### Record excerpts
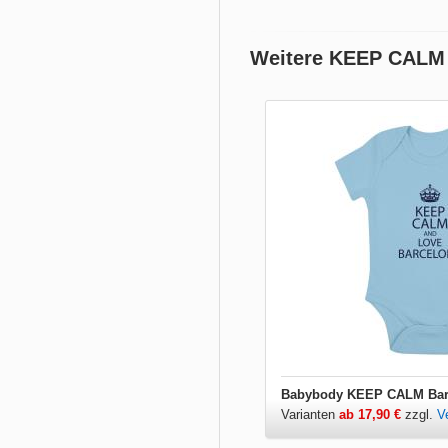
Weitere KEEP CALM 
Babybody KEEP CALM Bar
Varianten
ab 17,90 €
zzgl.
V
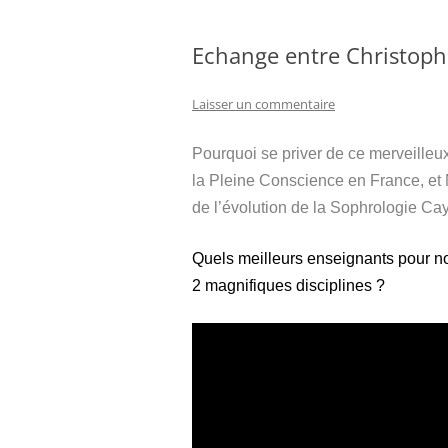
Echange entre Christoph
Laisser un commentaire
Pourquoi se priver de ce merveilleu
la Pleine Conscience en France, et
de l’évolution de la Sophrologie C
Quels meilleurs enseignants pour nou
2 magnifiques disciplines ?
---
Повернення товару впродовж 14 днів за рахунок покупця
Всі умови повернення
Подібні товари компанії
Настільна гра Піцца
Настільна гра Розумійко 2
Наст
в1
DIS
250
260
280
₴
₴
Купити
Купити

### Problem requirements
Look above for the line with "Weitere KEEP CALM" and the line with "2 magnifiques disciplines ?", then copy them and all lines in between exactly as written, and only those, without any pictures.

### Task answer
Weitere KEEP CALM 
Babybody KEEP CALM Bar
Varianten
ab 17,90 €
zzgl.
V
Echange entre Christoph
Laisser un commentaire
Pourquoi se priver de ce merveilleu
la Pleine Conscience en France, et
de l’évolution de la Sophrologie C
Quels meilleurs enseignants pour nou
2 magnifiques disciplines ?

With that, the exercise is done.